──────── Source records

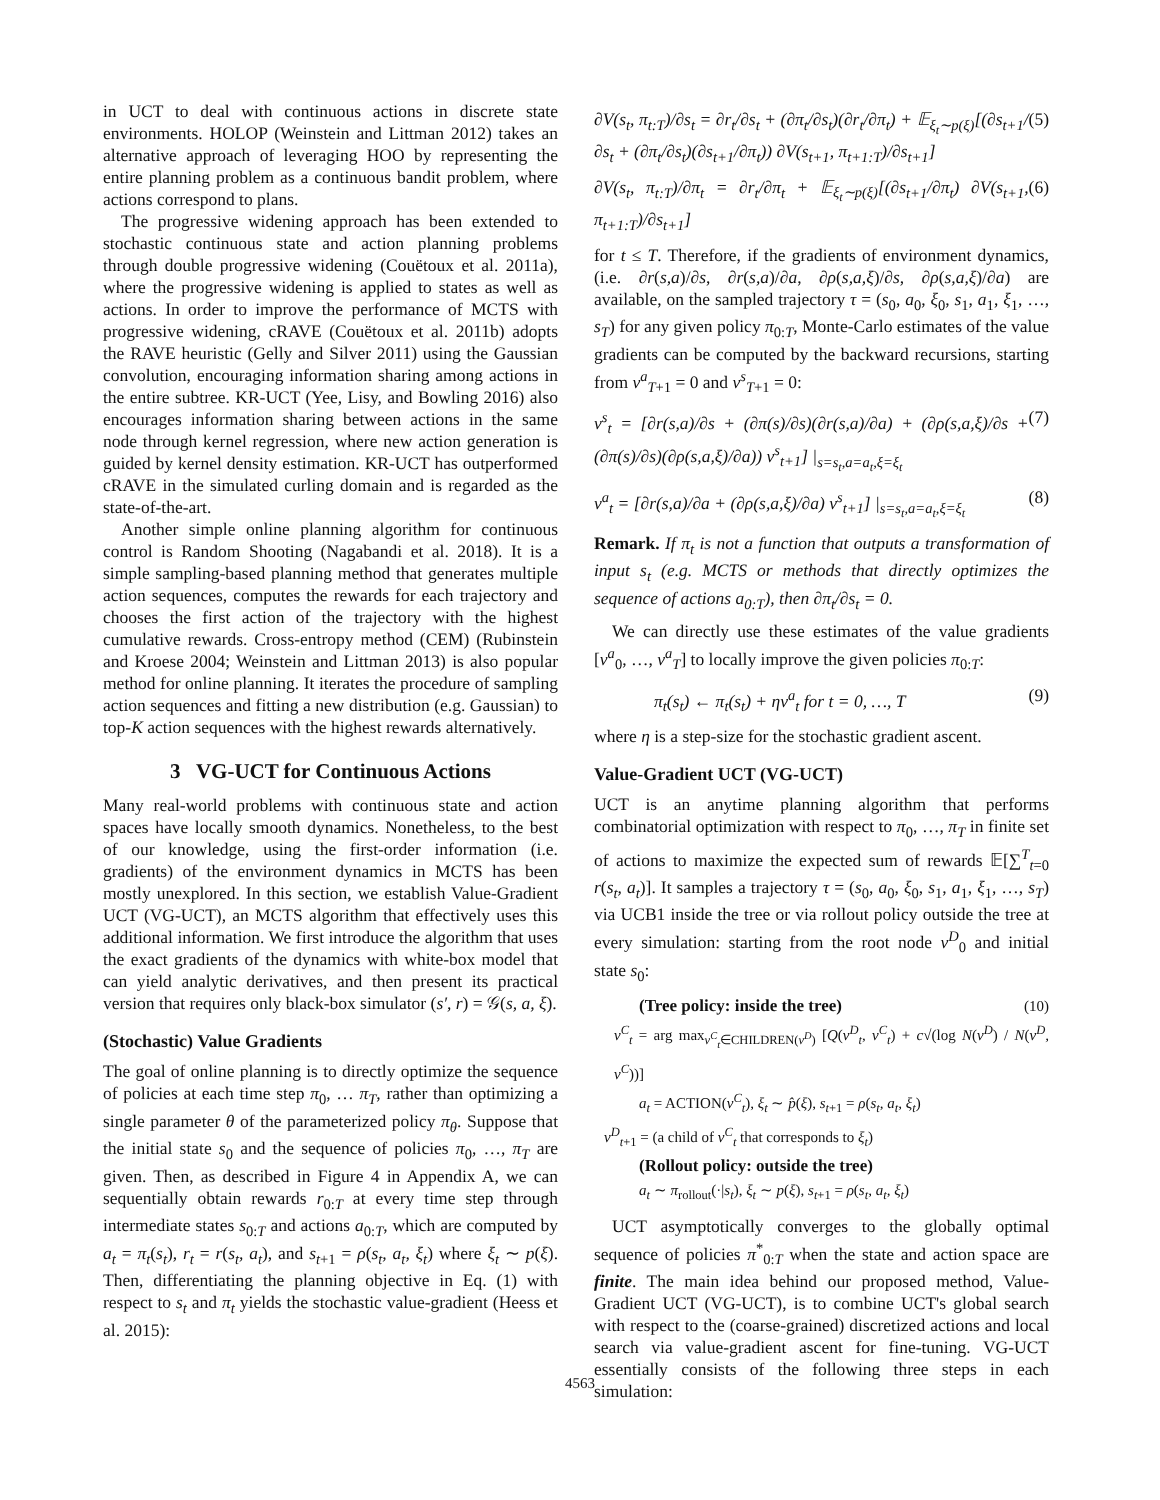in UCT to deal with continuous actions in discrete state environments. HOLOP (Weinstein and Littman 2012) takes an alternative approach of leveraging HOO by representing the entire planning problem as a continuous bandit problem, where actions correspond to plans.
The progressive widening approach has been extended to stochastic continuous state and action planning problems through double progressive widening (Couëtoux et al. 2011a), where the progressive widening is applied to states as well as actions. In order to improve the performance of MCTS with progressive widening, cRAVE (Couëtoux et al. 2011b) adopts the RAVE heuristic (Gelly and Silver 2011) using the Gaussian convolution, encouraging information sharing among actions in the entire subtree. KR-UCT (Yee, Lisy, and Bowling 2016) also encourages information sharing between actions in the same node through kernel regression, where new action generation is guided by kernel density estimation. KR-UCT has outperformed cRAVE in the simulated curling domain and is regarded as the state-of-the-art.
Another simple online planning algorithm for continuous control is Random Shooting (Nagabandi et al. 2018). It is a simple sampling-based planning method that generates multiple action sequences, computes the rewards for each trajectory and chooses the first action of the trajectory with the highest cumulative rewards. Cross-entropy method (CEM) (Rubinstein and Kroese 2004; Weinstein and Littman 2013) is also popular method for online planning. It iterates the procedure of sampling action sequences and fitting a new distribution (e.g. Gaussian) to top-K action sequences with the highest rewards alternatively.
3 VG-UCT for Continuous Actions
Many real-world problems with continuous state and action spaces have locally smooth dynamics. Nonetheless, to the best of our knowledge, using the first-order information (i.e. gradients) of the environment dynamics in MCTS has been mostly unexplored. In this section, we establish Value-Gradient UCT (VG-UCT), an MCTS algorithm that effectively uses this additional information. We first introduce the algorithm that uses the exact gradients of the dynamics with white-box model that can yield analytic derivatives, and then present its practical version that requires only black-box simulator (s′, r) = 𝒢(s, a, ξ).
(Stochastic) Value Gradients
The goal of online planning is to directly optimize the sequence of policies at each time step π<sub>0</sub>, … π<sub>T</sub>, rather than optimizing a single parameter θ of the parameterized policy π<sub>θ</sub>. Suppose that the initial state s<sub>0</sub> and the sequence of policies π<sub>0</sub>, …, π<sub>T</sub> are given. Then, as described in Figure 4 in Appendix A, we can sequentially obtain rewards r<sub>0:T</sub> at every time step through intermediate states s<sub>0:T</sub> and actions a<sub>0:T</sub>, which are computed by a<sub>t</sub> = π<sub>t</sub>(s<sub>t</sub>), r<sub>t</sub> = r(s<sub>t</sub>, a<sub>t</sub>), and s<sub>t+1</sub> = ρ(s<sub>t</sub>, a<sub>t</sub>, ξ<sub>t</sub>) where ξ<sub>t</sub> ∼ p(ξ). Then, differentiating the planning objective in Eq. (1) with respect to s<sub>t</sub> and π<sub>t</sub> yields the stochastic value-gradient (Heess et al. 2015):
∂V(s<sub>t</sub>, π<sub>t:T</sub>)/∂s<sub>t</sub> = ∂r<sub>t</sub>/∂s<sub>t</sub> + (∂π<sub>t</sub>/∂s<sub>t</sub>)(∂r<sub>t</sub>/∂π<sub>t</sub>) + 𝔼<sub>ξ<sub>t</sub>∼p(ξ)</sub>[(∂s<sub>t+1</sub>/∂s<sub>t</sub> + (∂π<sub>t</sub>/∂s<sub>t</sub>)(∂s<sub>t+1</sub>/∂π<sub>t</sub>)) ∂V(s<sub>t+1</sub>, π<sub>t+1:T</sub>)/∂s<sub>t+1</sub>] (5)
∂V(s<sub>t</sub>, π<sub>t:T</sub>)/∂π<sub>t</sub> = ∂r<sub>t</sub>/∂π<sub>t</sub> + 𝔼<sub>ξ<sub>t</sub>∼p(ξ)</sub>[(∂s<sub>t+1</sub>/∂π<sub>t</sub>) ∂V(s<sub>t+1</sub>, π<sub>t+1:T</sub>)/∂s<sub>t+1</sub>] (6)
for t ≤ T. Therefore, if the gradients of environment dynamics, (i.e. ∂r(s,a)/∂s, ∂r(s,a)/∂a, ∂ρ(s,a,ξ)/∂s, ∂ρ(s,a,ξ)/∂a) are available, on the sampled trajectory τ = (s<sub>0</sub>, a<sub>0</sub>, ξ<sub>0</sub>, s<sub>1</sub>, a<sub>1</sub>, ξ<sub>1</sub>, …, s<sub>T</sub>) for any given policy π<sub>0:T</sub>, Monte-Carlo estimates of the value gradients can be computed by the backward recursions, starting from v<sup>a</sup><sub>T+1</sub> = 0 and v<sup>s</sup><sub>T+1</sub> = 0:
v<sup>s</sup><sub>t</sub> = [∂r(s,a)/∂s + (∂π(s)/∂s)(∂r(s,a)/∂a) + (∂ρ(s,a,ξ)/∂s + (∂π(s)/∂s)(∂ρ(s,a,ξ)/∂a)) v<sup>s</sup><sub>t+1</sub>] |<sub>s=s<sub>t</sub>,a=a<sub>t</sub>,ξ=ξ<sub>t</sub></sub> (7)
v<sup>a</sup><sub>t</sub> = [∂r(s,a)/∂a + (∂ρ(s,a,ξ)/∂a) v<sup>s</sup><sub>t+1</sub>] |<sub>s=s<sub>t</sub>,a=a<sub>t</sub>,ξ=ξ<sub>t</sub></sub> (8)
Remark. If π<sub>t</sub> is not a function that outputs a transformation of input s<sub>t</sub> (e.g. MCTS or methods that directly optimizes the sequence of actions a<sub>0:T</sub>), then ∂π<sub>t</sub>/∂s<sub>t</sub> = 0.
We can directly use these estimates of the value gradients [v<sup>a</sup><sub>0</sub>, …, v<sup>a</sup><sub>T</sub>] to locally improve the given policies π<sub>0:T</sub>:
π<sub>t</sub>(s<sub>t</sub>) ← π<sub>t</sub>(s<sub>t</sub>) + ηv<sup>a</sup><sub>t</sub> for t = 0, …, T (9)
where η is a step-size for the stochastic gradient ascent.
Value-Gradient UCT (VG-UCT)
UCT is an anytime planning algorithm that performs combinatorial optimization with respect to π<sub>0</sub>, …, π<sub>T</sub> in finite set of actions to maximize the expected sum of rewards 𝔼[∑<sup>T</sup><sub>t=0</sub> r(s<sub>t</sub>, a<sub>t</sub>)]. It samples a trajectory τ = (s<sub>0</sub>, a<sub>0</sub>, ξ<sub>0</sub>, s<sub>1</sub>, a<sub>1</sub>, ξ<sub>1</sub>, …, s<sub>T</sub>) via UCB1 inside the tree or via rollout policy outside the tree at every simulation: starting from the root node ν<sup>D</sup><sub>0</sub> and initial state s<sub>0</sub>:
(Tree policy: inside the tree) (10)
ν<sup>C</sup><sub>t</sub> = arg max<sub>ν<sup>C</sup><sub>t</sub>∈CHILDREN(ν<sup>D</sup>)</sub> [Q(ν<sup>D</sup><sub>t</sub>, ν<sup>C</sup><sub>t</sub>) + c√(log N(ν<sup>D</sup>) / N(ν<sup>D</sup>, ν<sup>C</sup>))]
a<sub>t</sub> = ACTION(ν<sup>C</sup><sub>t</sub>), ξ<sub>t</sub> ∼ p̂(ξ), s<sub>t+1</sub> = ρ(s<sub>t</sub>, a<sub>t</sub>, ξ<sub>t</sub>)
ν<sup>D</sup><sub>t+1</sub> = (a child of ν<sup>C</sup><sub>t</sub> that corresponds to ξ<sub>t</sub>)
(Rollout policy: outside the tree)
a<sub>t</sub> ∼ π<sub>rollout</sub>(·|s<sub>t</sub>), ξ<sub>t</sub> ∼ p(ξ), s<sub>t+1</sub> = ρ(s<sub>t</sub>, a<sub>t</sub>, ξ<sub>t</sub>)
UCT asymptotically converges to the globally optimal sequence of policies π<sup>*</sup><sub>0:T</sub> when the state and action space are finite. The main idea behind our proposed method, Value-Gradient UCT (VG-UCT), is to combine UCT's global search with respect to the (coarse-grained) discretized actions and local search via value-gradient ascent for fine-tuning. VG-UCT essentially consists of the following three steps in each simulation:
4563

────────────────

* _Exercise_:
Only lines belong in the copy: transcribe those from the start of the data through the line that contains "3 VG-UCT for Continuous Actions", and skip the pictures.

* _Answer section_:
in UCT to deal with continuous actions in discrete state environments. HOLOP (Weinstein and Littman 2012) takes an alternative approach of leveraging HOO by representing the entire planning problem as a continuous bandit problem, where actions correspond to plans.
The progressive widening approach has been extended to stochastic continuous state and action planning problems through double progressive widening (Couëtoux et al. 2011a), where the progressive widening is applied to states as well as actions. In order to improve the performance of MCTS with progressive widening, cRAVE (Couëtoux et al. 2011b) adopts the RAVE heuristic (Gelly and Silver 2011) using the Gaussian convolution, encouraging information sharing among actions in the entire subtree. KR-UCT (Yee, Lisy, and Bowling 2016) also encourages information sharing between actions in the same node through kernel regression, where new action generation is guided by kernel density estimation. KR-UCT has outperformed cRAVE in the simulated curling domain and is regarded as the state-of-the-art.
Another simple online planning algorithm for continuous control is Random Shooting (Nagabandi et al. 2018). It is a simple sampling-based planning method that generates multiple action sequences, computes the rewards for each trajectory and chooses the first action of the trajectory with the highest cumulative rewards. Cross-entropy method (CEM) (Rubinstein and Kroese 2004; Weinstein and Littman 2013) is also popular method for online planning. It iterates the procedure of sampling action sequences and fitting a new distribution (e.g. Gaussian) to top-K action sequences with the highest rewards alternatively.
3 VG-UCT for Continuous Actions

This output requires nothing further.